Cuando los niños empezaban a mostrar signos de cansancio, enfilamos hacia un local de comida rápida de avenida San Martín para picar algo. Antes de irnos, mi compañera me dijo, “¿Por qué no pasamos por la Casa de Sepelios?”. Fuimos. Rodeamos la manzana. Una multitud esperaba para despedirlo. No podíamos bajar: el pequeño se había quedado dormido. Vimos personas apostadas en una esquina. “Están esperando para ver cómo llevan el féretro” –pensé-.
Doblé y enfilé para Juan B. Justo. “Escuchá”, dice mi mujer. El viento traía un susurro “Diegoooo, Diegoooo”. La avenida estaba vacía. De repente se escucharon sirenas. Miré por el retrovisor: una decena de motos iluminadas de azul, con los policías montados casi de pie sobre los rodados, se abrían paso entre los pocos autos que andábamos por ahí. En el centro, una camioneta utilitaria blanca, de Pinier sepelios, trasladaba su cuerpo hacia la Casa Rosada.

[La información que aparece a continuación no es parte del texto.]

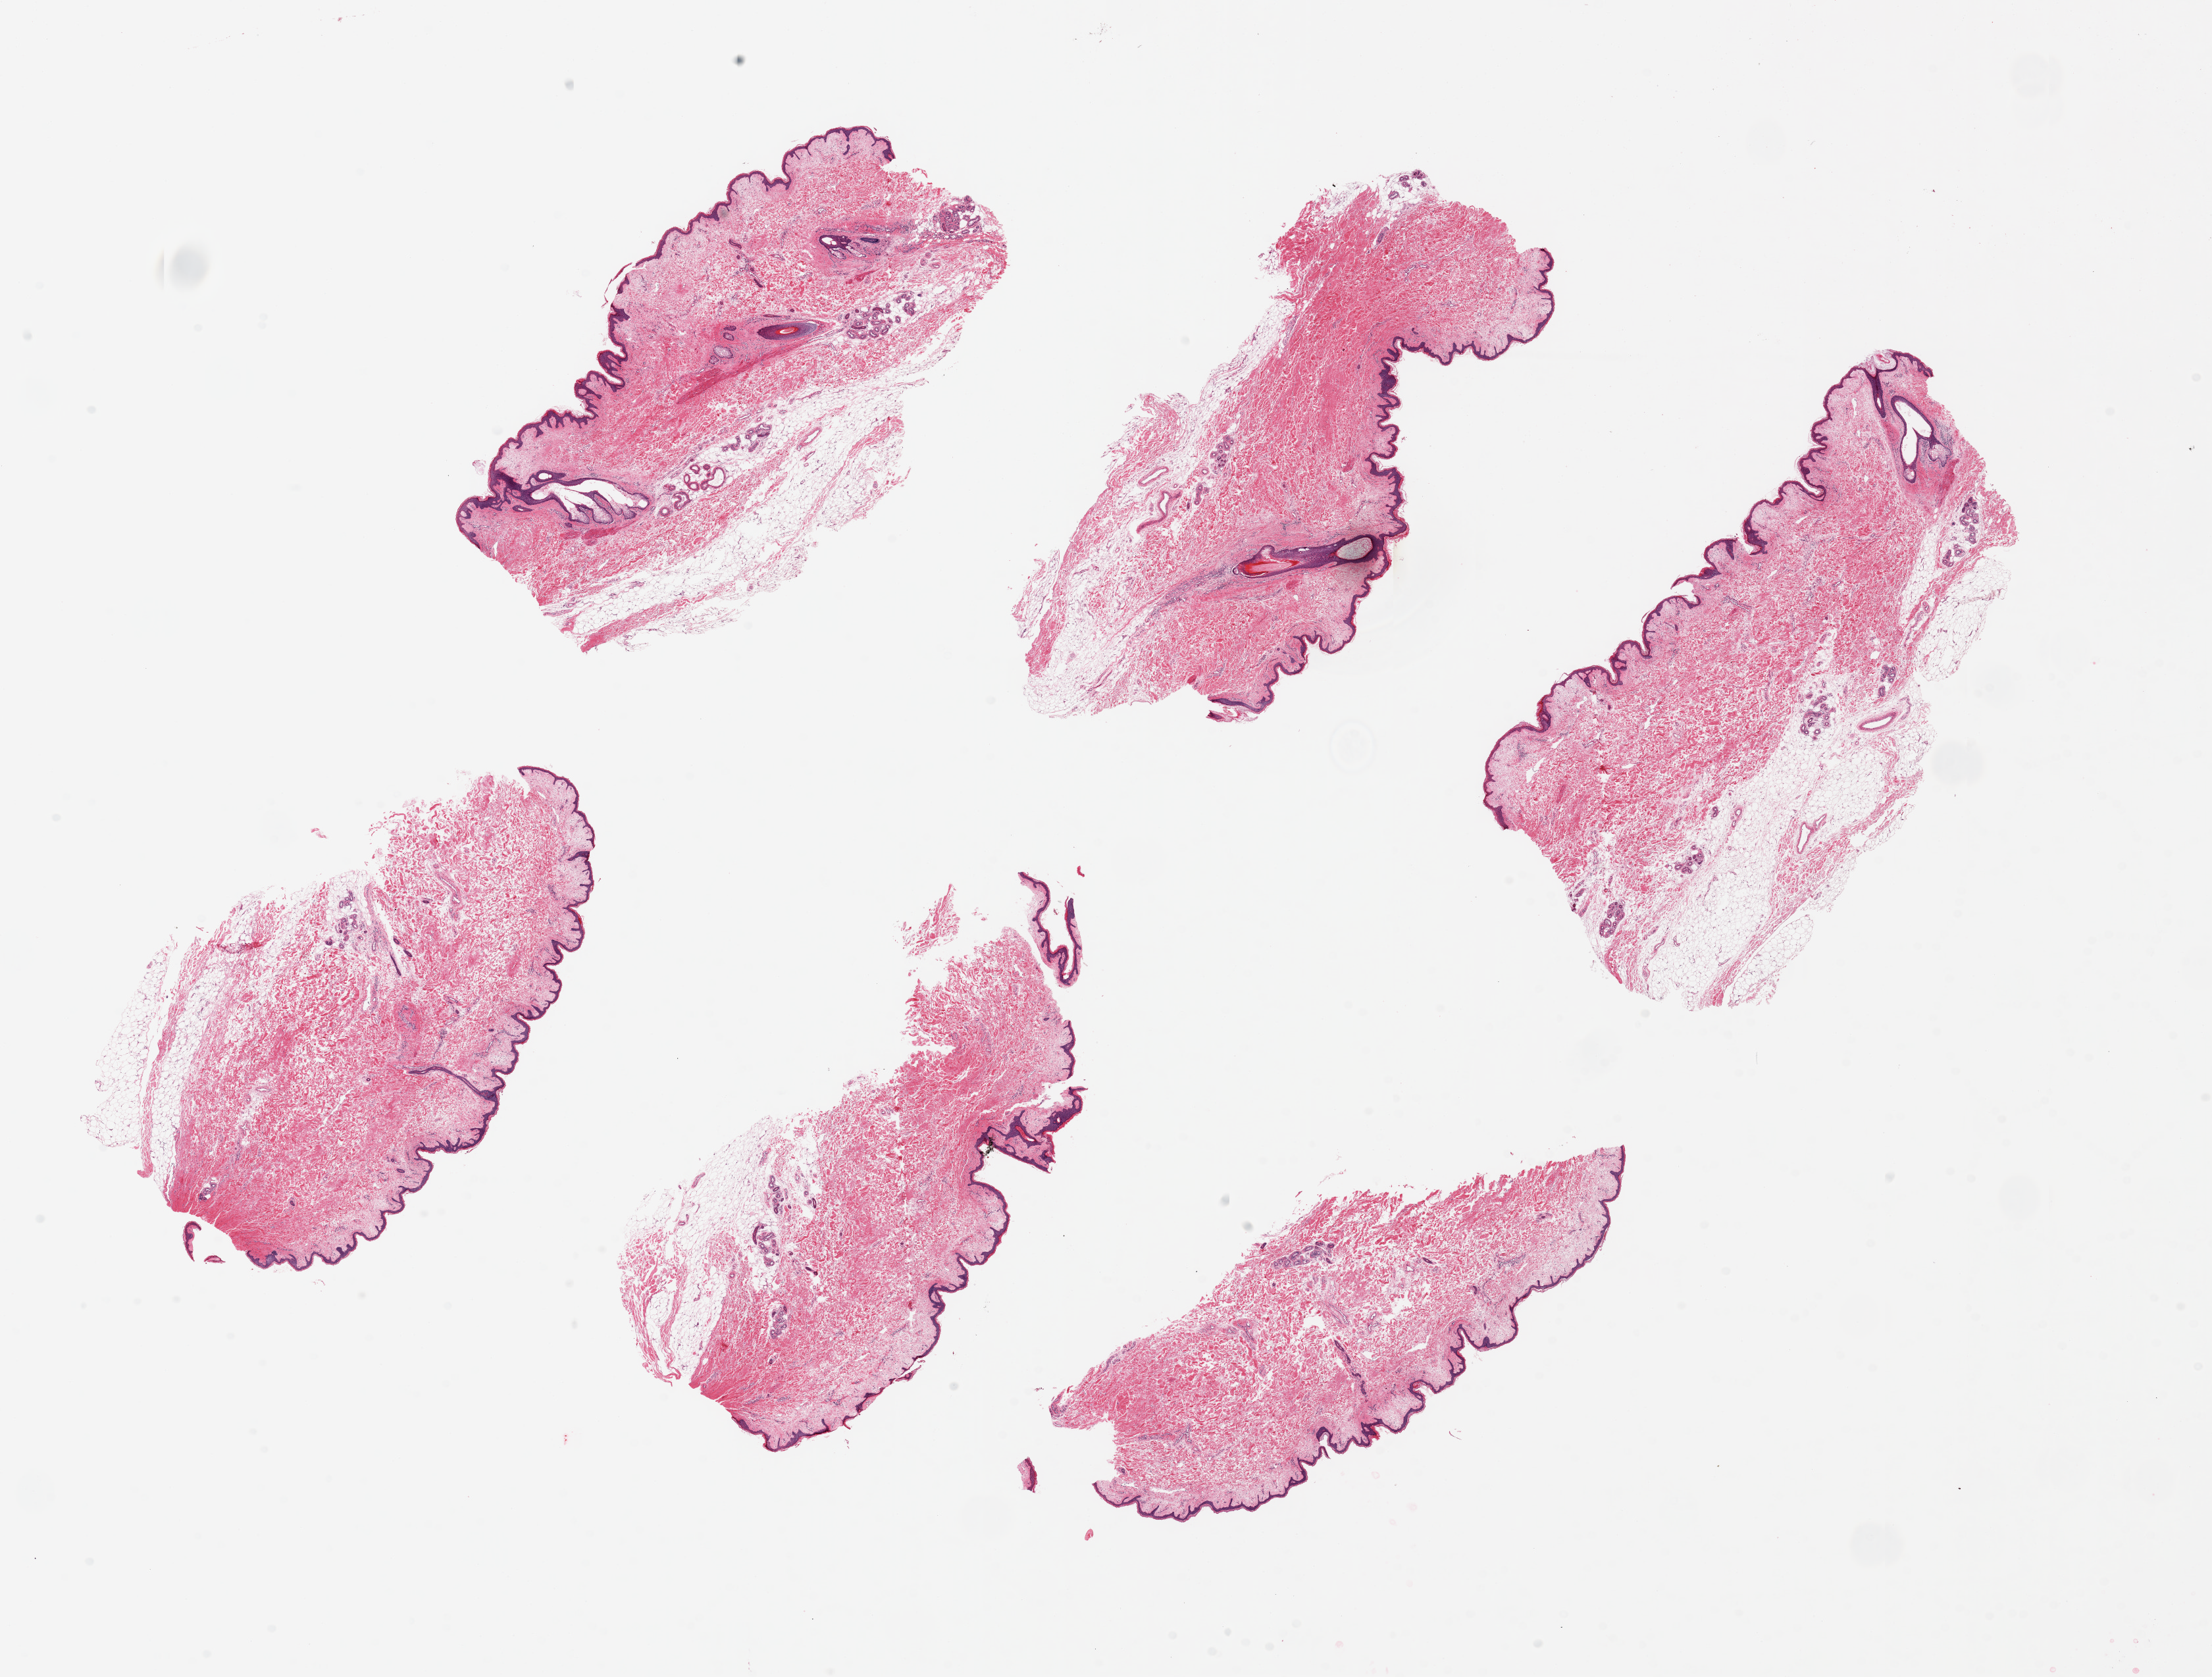
H&E whole-slide image — shown as a low-resolution overview of the whole scanned area (about 26.6 x 20.2 mm, acquisition: 20x scan); PAXgene-fixed paraffin-embedded (PFPE) section; sampled site (target tissue): skin of suprapubic region; donor tissue sample. Male donor.
Pathologist's review note for this sample: 6 pieces, up to 8x3mm; 3 have up to 1.5mm subcutaneous adipose tissue.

Perdí la cabeza. Aceleré hasta la esquina siguiente, creo que era el cruce de Seguí, y me paré sobre la esquina para dejar pasar a la caravana. Mi mujer se bajó como poseída, con el auto en marcha, a gritar y aplaudir. Hijo mayor se despertó sobresaltado con los bocinazos y preguntaba, desconcertado, “¿qué pasó?”. No pude explicarle nada en el momento. Eran los restos mortales de él. Era el más grande jugador de fútbol de todos los tiempos pasando a pocos metros de mi nariz, diciéndome AD10S.
Al instante, comprendí que acababa de escribir mi nueva historia personal con él, con Diego Armando Maradona. En su despedida de este mundo -injusto con su grandeza-, en su carrera hacia la eternidad de nuestros corazones, Pelusa me hizo una última gambeta. Pasó como un rayo, fulgurante, inmenso y se perdió en la noche. No tengo registros, porque los dos nos habíamos quedado sin batería en el teléfono, pero estoy seguro que adelante de la camioneta iba rodando, endiablada, una pelota que nadie jamás podrá quitarle.